■ **Requirement**
Your task is to repeat exactly the lines below between the line holding "170 mm. Female patient." and the line holding "- tumour enhancement mask (voxels above the 70", inclusive, and only those.

■ **Records drawn from a dataset**
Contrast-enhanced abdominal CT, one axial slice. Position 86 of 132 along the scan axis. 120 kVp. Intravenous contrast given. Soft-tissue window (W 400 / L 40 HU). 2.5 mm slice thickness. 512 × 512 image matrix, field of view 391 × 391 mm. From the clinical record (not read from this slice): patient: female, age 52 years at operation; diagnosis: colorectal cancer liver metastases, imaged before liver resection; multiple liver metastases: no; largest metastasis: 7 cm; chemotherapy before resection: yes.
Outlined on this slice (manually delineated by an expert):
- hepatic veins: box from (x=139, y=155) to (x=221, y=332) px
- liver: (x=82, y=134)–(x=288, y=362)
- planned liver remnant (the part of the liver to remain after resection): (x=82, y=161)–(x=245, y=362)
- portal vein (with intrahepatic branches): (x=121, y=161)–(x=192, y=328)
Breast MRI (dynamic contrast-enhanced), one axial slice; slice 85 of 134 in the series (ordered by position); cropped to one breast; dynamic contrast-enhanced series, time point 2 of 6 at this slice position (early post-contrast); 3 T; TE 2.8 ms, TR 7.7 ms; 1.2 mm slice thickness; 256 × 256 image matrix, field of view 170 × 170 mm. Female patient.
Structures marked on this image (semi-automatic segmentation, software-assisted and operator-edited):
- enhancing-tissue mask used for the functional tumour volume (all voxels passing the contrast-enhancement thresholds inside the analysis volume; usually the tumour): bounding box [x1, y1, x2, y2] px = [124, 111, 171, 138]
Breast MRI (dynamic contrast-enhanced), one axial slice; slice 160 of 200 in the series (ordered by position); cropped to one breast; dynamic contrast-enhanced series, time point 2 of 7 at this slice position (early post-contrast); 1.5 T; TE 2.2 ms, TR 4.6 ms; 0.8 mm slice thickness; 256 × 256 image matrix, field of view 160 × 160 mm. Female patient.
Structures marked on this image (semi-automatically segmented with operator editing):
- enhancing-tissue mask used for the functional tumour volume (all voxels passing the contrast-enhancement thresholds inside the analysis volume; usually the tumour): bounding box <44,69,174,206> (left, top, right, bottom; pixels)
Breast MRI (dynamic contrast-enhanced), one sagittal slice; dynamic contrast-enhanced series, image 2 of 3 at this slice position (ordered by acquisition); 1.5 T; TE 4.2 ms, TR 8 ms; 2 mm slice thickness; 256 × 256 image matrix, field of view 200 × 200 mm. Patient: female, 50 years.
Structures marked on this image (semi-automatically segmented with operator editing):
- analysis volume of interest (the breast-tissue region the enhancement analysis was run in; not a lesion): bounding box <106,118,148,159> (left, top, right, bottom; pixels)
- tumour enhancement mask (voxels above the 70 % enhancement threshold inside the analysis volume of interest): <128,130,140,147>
==
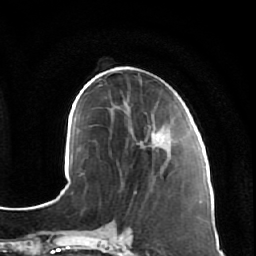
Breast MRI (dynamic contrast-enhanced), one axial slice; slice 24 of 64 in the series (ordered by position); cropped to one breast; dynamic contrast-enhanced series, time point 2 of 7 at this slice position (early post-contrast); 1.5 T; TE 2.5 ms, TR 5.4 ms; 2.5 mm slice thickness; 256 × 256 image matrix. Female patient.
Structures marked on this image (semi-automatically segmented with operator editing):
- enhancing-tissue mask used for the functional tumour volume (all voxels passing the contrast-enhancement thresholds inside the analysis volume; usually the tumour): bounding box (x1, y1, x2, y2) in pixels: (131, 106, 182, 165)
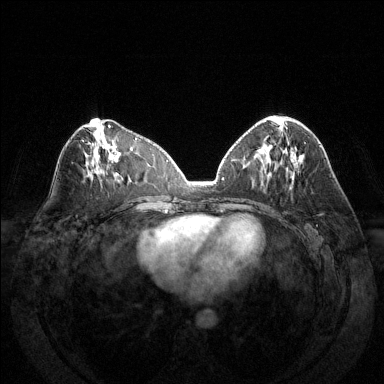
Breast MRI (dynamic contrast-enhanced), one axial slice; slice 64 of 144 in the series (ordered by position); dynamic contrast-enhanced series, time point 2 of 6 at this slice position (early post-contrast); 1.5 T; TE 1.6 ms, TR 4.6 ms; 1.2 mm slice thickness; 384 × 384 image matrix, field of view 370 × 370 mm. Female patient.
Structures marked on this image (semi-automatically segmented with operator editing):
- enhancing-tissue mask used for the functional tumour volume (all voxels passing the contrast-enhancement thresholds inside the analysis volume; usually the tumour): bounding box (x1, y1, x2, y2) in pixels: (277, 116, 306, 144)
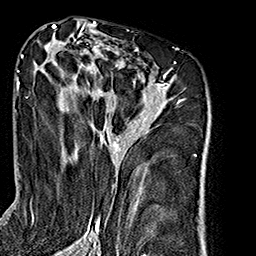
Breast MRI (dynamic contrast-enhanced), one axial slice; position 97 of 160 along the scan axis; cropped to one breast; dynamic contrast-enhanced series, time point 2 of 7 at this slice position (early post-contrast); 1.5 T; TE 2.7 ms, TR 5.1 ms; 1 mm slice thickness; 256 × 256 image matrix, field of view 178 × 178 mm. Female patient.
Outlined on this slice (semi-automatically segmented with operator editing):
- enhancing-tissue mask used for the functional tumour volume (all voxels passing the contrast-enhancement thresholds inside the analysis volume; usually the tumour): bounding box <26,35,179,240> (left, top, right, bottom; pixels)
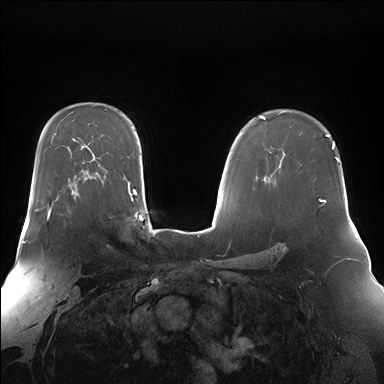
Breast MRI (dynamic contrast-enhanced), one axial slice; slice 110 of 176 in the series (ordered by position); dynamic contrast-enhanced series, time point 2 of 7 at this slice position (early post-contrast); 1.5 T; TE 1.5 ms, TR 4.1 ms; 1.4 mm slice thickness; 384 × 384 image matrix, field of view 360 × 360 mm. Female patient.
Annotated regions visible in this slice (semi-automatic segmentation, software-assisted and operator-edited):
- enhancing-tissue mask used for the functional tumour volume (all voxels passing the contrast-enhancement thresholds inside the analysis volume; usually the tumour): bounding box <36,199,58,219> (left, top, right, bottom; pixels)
---
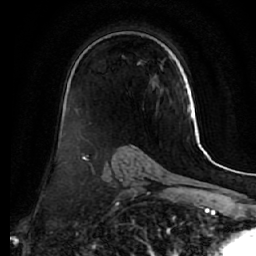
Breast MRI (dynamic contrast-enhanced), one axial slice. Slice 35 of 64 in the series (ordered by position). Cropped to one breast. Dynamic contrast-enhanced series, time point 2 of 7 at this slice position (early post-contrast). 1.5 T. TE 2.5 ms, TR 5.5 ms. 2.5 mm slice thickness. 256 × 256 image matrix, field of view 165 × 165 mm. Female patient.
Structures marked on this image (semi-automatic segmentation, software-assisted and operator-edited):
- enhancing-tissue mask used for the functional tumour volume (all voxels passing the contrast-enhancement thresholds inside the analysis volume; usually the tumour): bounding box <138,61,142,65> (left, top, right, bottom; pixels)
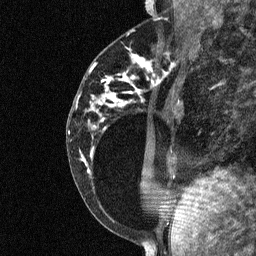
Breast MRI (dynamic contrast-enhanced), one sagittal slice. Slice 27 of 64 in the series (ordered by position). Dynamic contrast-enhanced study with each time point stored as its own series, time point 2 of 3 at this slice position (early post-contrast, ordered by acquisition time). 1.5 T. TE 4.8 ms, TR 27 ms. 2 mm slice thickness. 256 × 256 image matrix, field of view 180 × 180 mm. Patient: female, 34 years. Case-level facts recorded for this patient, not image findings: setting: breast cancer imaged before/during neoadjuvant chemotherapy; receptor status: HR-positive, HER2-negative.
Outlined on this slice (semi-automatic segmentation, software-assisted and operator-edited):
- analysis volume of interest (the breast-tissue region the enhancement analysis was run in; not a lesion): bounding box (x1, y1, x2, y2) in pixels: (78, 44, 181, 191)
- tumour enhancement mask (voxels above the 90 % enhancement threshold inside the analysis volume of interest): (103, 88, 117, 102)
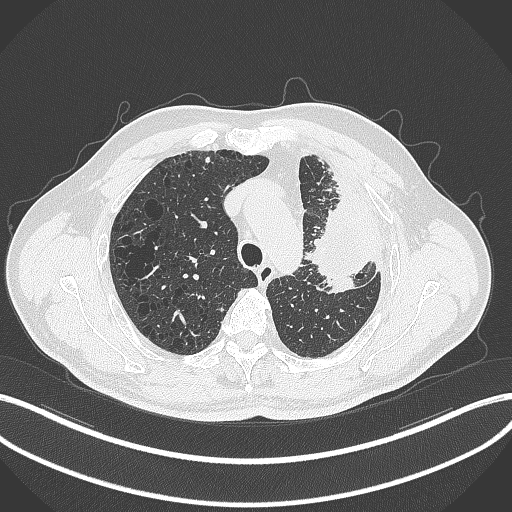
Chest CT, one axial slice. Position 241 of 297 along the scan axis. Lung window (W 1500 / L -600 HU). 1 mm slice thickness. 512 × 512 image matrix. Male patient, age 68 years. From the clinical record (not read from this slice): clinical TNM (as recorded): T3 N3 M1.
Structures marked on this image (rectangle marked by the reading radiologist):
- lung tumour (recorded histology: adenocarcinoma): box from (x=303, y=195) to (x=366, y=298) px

■ **Answer for this exercise**
Breast MRI (dynamic contrast-enhanced), one axial slice; slice 85 of 134 in the series (ordered by position); cropped to one breast; dynamic contrast-enhanced series, time point 2 of 6 at this slice position (early post-contrast); 3 T; TE 2.8 ms, TR 7.7 ms; 1.2 mm slice thickness; 256 × 256 image matrix, field of view 170 × 170 mm. Female patient.
Structures marked on this image (semi-automatic segmentation, software-assisted and operator-edited):
- enhancing-tissue mask used for the functional tumour volume (all voxels passing the contrast-enhancement thresholds inside the analysis volume; usually the tumour): bounding box [x1, y1, x2, y2] px = [124, 111, 171, 138]
Breast MRI (dynamic contrast-enhanced), one axial slice; slice 160 of 200 in the series (ordered by position); cropped to one breast; dynamic contrast-enhanced series, time point 2 of 7 at this slice position (early post-contrast); 1.5 T; TE 2.2 ms, TR 4.6 ms; 0.8 mm slice thickness; 256 × 256 image matrix, field of view 160 × 160 mm. Female patient.
Structures marked on this image (semi-automatically segmented with operator editing):
- enhancing-tissue mask used for the functional tumour volume (all voxels passing the contrast-enhancement thresholds inside the analysis volume; usually the tumour): bounding box <44,69,174,206> (left, top, right, bottom; pixels)
Breast MRI (dynamic contrast-enhanced), one sagittal slice; dynamic contrast-enhanced series, image 2 of 3 at this slice position (ordered by acquisition); 1.5 T; TE 4.2 ms, TR 8 ms; 2 mm slice thickness; 256 × 256 image matrix, field of view 200 × 200 mm. Patient: female, 50 years.
Structures marked on this image (semi-automatically segmented with operator editing):
- analysis volume of interest (the breast-tissue region the enhancement analysis was run in; not a lesion): bounding box <106,118,148,159> (left, top, right, bottom; pixels)
- tumour enhancement mask (voxels above the 70 % enhancement threshold inside the analysis volume of interest): <128,130,140,147>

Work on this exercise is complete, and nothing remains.